• ARBEITSAUFTRAG A:
Beantworte die folgenden Fragen zum Artikel über den Politischen Aschermittwoch jeweils kurz.
(i) Was steht auf dem Schild, mit dem ab und zu ein Typ durchs Bild läuft?
(ii) Was hängt an der Wand hinter Söder?
(iii) Was hat Söder laut dem Artikel früh verstanden?
• ARBEITSAUFTRAG B: Gib den Abschnitt des Artikels über den Politischen Aschermittwoch wortgetreu wieder, von „Inszenierung kann sie, die“ bis einschließlich „und die Hipster-Fraktion.“.
• ARBEITSAUFTRAG C:
Prüfe, ob die folgenden Aussagen mit dem Artikel über den Politischen Aschermittwoch übereinstimmen, und antworte jeweils mit Ja oder Nein samt den entscheidenden Worten aus dem Artikel.
(i) Söder sitzt auf einer Eichenbank.
(ii) Söder will nur die Lederhosen-Fraktion ansprechen.
(iii) Der Artikel bezeichnet Söders Rede als Prototyp des modernen Konservatismus.

• TEXTABSCHNITT:
Politischer Aschermittwoch: Das Grüne vom Himmel

CSU-Chef Söder gibt sich dem Klimaschutz aufgeschlossen gegenüber. Sein konkretes Tun hat mit den Versprechungen wenig zu tun.

Markus Söder sitzt beim ins Digitale verlegten Politischen Aschermittwoch in einer Art Wohnzimmer. Auf einer Eichenbank, vor ihm ein Tisch mit weiß-blauer Decke, Bierkrug und deftiger Brotzeit - an der Wand hinter ihm hängt ein Bild von Passau

Dahoam: Markus Söder beim digitalen politischen Aschermittwoch mit Bierkrug und deftiger Brotzeit Foto: Peter Kneffel/reuters

Inszenierung kann sie, die CSU. Markus Söder sitzt beim ins Digitale verlegten Politischen Aschermittwoch in einer Art Wohnzimmer. Auf einer Eichenbank, vor ihm ein Tisch mit weiß-blauer Decke, Bierkrug und deftiger Brotzeit. An der Wand hinter ihm hängt ein Bild von Passau, darauf ziehen Wolken über die Stadt, ab und zu läuft ein Typ mit einem Schild durchs Bild: „Markus, wir brauchen Dich!“ Heimatverbunden, aber auch selbstironisch, Söder will die Lederhosen- und die Hipster-Fraktion.

Interessanter als die gekonnte Performance aber ist das, was Söder sagt. Seine Rede ist der Prototyp des modernen Konservatismus, mit dem die Union sehr wahrscheinlich in den Bundestagswahlkampf ziehen wird. Habituell aufgeschlossen, grün angestrichen und leider zu viel weniger Veränderung bereit, als eigentlich nötig wäre. Söder hat früh verstanden, dass die Union mit dem falschen Kurs in der Mitte mehr verliert, als sie ganz rechts gewinnen kann.

• AUSGANGSMATERIAL:
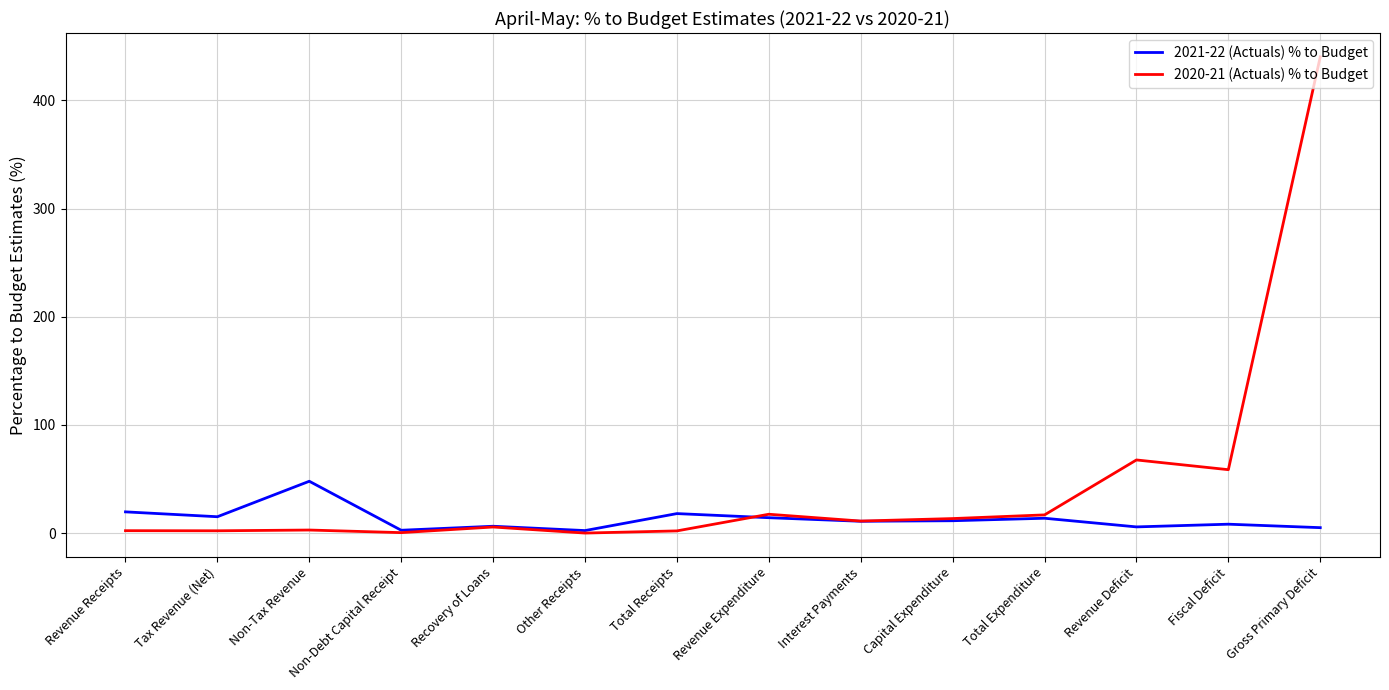

At how many categories does at least one series exceed 329?

1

• ERGEBNIS A:
(i) „Markus, wir brauchen Dich!“
(ii) Ein Bild von Passau.
(iii) Dass die Union mit dem falschen Kurs in der Mitte mehr verliert, als sie ganz rechts gewinnen kann.

• ERGEBNIS B:
Inszenierung kann sie, die CSU. Markus Söder sitzt beim ins Digitale verlegten Politischen Aschermittwoch in einer Art Wohnzimmer. Auf einer Eichenbank, vor ihm ein Tisch mit weiß-blauer Decke, Bierkrug und deftiger Brotzeit. An der Wand hinter ihm hängt ein Bild von Passau, darauf ziehen Wolken über die Stadt, ab und zu läuft ein Typ mit einem Schild durchs Bild: „Markus, wir brauchen Dich!“ Heimatverbunden, aber auch selbstironisch, Söder will die Lederhosen- und die Hipster-Fraktion.

• ERGEBNIS C:
(i) Ja: „Auf einer Eichenbank, vor ihm ein Tisch mit weiß-blauer Decke“
(ii) Nein: „Söder will die Lederhosen- und die Hipster-Fraktion.“
(iii) Ja: „Seine Rede ist der Prototyp des modernen Konservatismus“